March 29, 2024

WHO endorses gender fluidity

The World Health Organization plans to update its guidance on gender to assert that “sex is not limited to male or female.” The guidelines are being updated from the 2011 version based on “new scientific evidence and conceptual progress” on gender, health and development.

The new guidance will update “key concepts around gender,” as well as expanding on the concept of intersectionality, which examines how “gender power dynamics” interact with other hierarchies of privilege or disadvantage, leading to differing health outcomes among those individuals.
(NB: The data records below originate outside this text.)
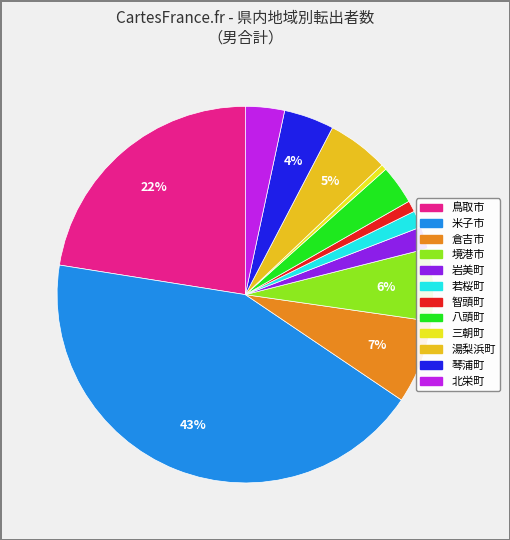

Combined, do 倉吉市 and 若桜町 account for over 50%?

No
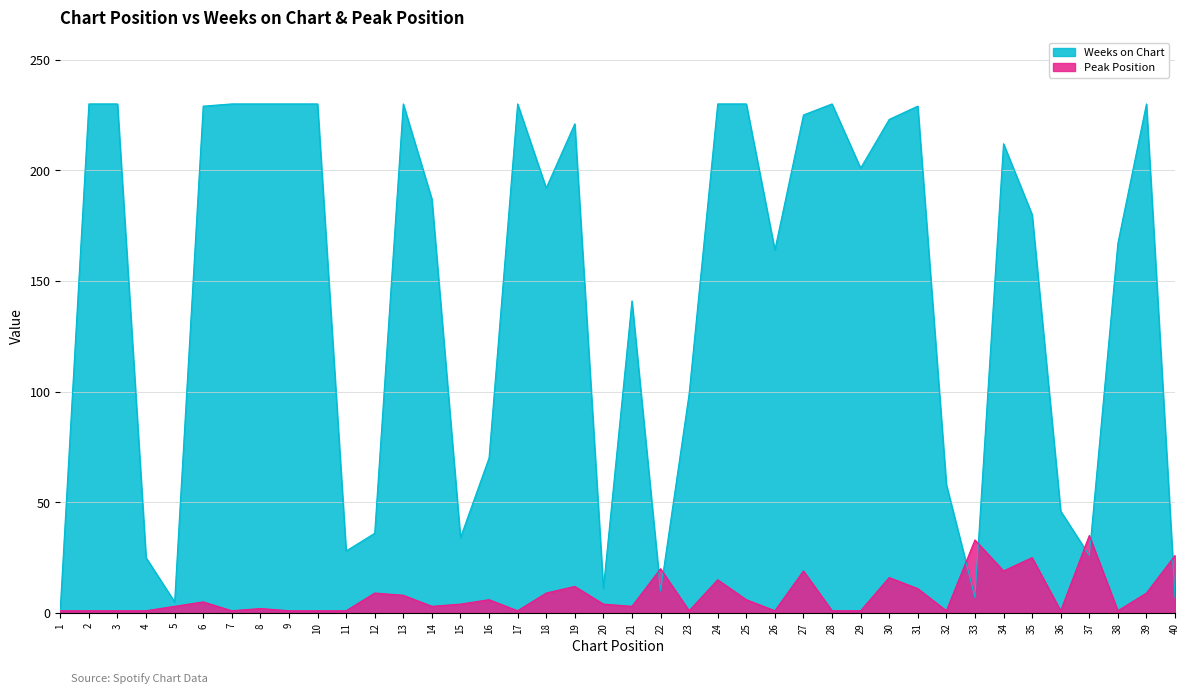

What is the lowest value of the Peak Position series?

1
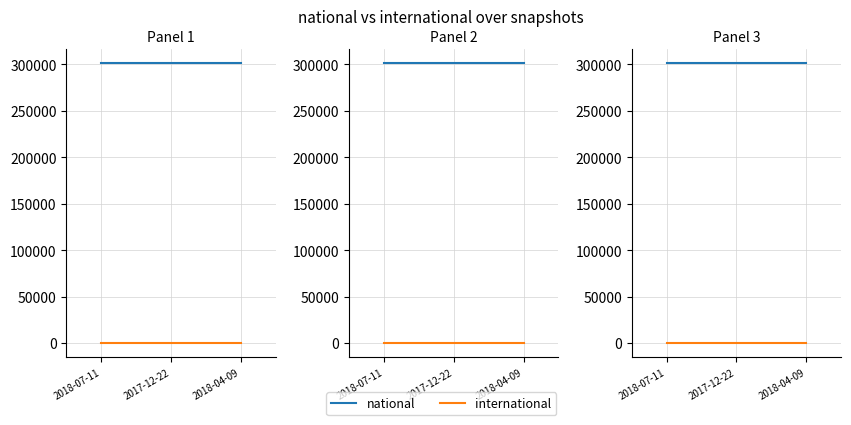

Is the value of national at 2017-12-22 greater than the value of international at 2018-04-09?

Yes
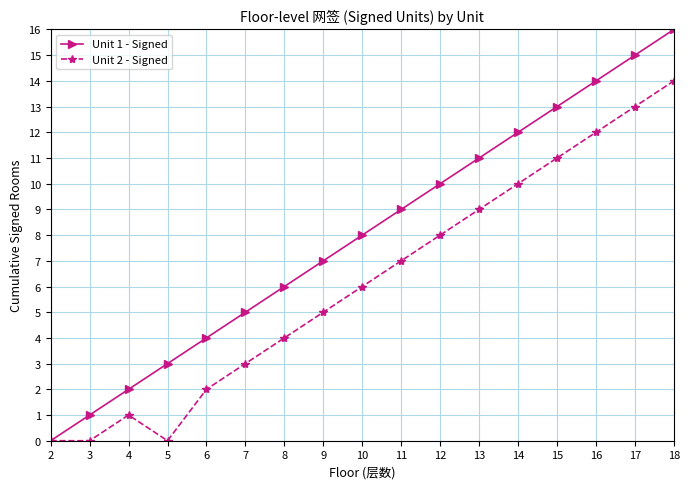

Which series has the largest total across all categories?

Unit 1 - Signed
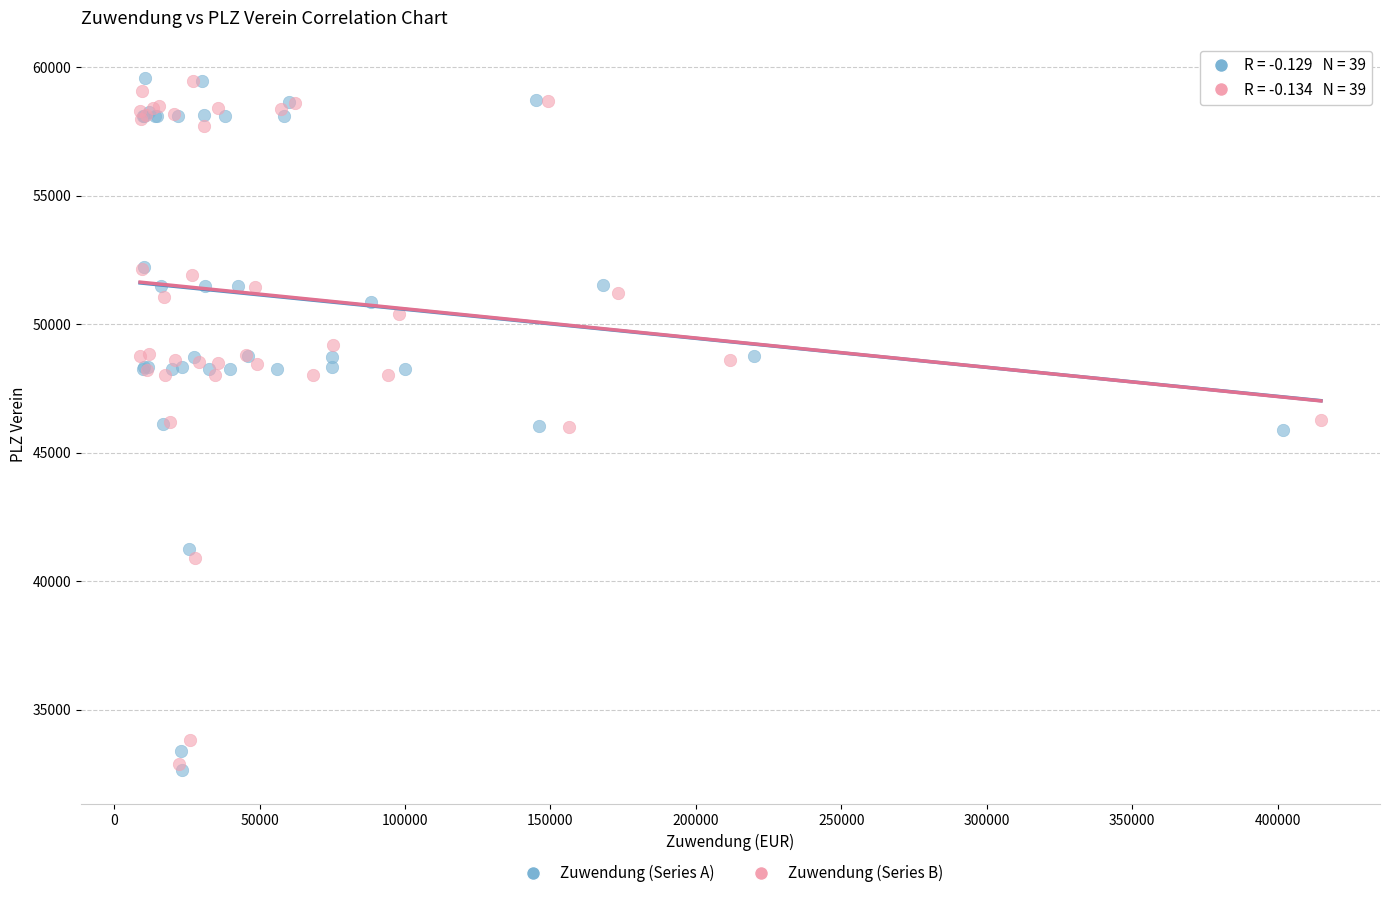

Which series has the largest Y range (max minus min)?

Zuwendung (Series A)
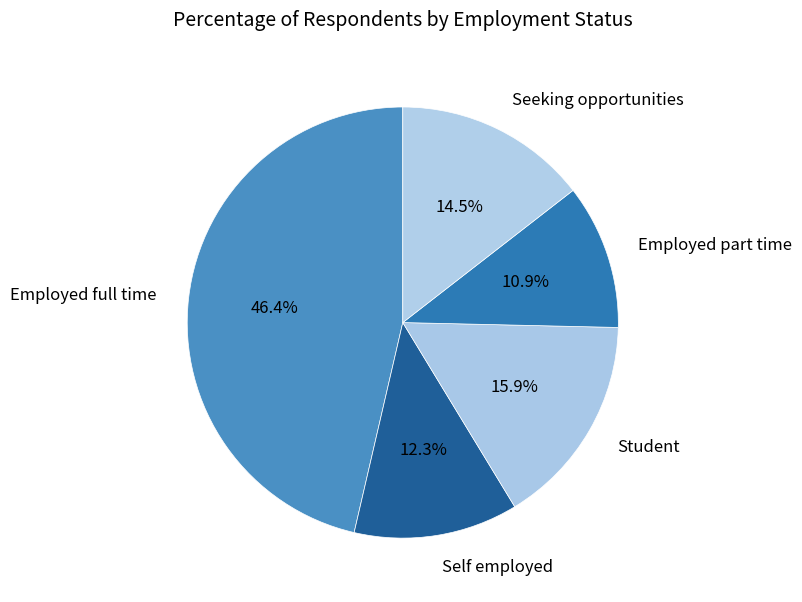

The Self employed slice represents 25% of the pie. True or false?

False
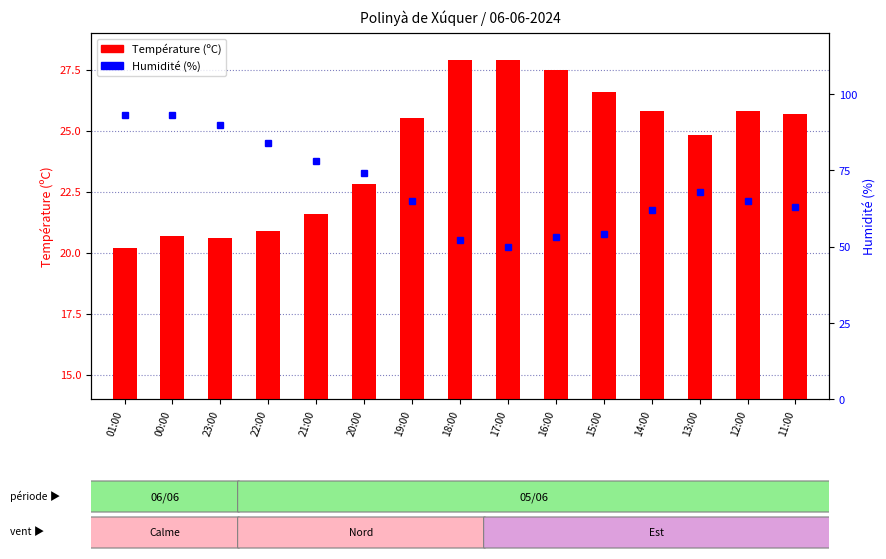

Between 00:00 and 23:00, which is larger?

00:00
It will also be “going beyond non-binary approaches” to recognize that gender identity exists on a continuum and that “sex is not limited to male or female.”

Dr Karleen Gribble, an expert in nursing and midwifery from Western Sydney University, was critical of the move in an interview with MailOnline.

“The wording regarding there being more than male and female sexes is concerning,’”she said. “The website says that the handbook is being updated ‘in light of new scientific evidence and conceptual progress on gender, health and development’.

“However, there is no new scientific evidence suggesting there are more than two sexes. Rather, the idea that there are more than two sexes, is a postmodern, unscientific understanding that should not be supported by the WHO.”

WHO, on the other hand, maintains that going beyond binary approaches is needed to promote world health.

Gender analysis identifies, assesses and informs actions to address inequality and inequity. It is used to systematically identify differentials between groups of women and men, whether related to sex or gender, in terms of risk factors, exposures and manifestations of ill-health, severity and frequency of diseases, health seeking behaviours, access to care and experiences in health care settings, as well as outcomes and impact of ill-health. Systematically collecting and analyzing data disaggregated by sex and additional factors such as age, ethnicity, socio-economic status and disability, is critical.